Moments before class begins in Carlo Rotella’s English course at Boston College, students quietly tuck away their cellphones and laptops. For the next 75 minutes, time seems to slow down.
Together, they discuss the assigned book, “The Rise of Silas Lapham,” a 19th-century novel based in Boston about ambition and social mobility. Rotella, gripping a stick of chalk in one hand and his well-thumbed paperback copy in the other, sketches a map of the city on the board.
He taps the chalk to grab his students’ attention.
“Who you are in this novel is often where you are — and when,” Rotella points out, urging his students to participate in the discussion. “What did you mark? What showed up in that first chapter?”
No one is allowed to sit in silence; Rotella insists every student speak up early and often.
“There’s an unwritten rule that if you don’t speak in the first two weeks of a semester, you’re just not gonna speak in that class after that,” he explained, sitting in his office before class. “So I make it a requirement.”

These days, that requirement feels urgent. Families are questioning the value of a liberal arts education. Sleek digital tools like ChatGPT that can summarize readings or spit out essays in seconds are sweeping across campuses, forcing faculty to rethink what — and how — they teach.
Nationwide, skepticism about the return on investment in college is growing. A new Gallup poll finds only 35% of Americans now see a college degree as “very important,” down from 75% 15 years ago.
Some professors are embracing AI as a teaching partner.
But others, like Rotella, are pushing back, instead doubling down on digital-free, discussion-based classes. In his new book, “What Can I Get Out of This?,” he argues that unplugged classrooms are a kind of training ground for citizenship.
“I think you should encounter people in your education who show you how to use AI and other technologies,” he said. “But if you want to get stronger and faster, you need to move the weight yourself and you need to run the distance yourself.”
This semester, for the first time this century, Rotella is giving in-class exams. And he’s not alone. Blue Books, those iconic booklets for test-taking, are making a comeback.
Rotella says his students, who often “ace adolescence” just to get into a place like Boston College, have long seen the deliverables — like papers and tests — as the main event. But they’re not.
“The 2,000 minutes we spend together in class in a semester, that’s the main event,” he said.
Some of his students who were skeptical at first now admit the low-tech format works.

“It’s really different because in a lot of classes, you’re just sitting and listening,” said senior Samantha Hoyer, a political science major from Atlanta. “The pressure is kind of on us to talk and to notice things.”
Luke Murray, a senior biochemistry major from Philadelphia, has discovered he actually enjoys analyzing literature in small groups. “I don’t want that part of college to fall by the wayside,” he said.
Others see a broader shift with AI creeping into nearly every corner of campus life.
“There are far fewer essays, way more in-class exams, and none of my classes allow electronics,” said Charlie Elkoff, a senior political science major from New York City. “It’s all handwritten for me right now.”

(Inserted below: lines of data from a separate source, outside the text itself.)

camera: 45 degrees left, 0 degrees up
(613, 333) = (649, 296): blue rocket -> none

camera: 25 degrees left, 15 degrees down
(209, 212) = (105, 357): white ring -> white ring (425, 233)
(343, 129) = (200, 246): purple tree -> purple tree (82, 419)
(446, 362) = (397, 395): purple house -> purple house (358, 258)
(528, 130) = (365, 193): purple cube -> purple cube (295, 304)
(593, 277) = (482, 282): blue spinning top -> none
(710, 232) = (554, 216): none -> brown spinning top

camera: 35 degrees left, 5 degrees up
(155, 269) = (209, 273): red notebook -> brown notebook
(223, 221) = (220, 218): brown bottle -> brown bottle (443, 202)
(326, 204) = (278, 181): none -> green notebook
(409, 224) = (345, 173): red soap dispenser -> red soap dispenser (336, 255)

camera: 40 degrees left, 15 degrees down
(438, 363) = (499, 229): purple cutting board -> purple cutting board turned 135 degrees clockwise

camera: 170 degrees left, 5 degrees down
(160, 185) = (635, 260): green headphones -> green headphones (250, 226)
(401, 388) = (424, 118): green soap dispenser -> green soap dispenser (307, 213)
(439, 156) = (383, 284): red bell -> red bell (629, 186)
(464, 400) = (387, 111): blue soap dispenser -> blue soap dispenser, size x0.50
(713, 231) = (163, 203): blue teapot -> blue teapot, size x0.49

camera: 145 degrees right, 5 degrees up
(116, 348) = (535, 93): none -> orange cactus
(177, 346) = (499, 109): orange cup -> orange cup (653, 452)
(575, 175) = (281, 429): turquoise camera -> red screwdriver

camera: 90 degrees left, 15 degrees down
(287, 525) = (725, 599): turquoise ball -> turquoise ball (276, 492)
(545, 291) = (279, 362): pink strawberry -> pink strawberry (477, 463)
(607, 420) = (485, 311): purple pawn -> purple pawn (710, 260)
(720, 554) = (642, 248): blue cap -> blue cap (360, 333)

That may ultimately be a good thing for these developing brains. A new MIT Media Lab study warns overreliance on AI can weaken memory and cognitive development.
“There is no ‘buy-now-pay-later’ that you can use with your brain,” said Nataliya Kosmyna, who co-authored the report “Your Brain on ChatGPT.” “If you’re not actively using your brain, you might be more prone to suggestions of the algorithm, especially if you are a young adult when your brain is not fully developed yet.”
As his class at Boston College wraps up, Rotella compares a good novel to a Lego set dumped on the table.
“And I’m talking about the old kind,” he tells his students. “Not the one where you have to follow the instructions and make a specific Star Wars thing, but the one where you just have Legos and you can make whatever you want.”
In his office, away from the classroom, Rotella reflected on what skill he’s really teaching. He said his students are learning how to think — not what to think.
“It’s equipment for living,” he said. “It’s the same skill you use when you think about the State of the Union Address or the state of your neighborhood.”
And in a discussion-based class, Rotella adds, students are also practicing citizenship itself — speaking up, pulling their weight and making meaning together.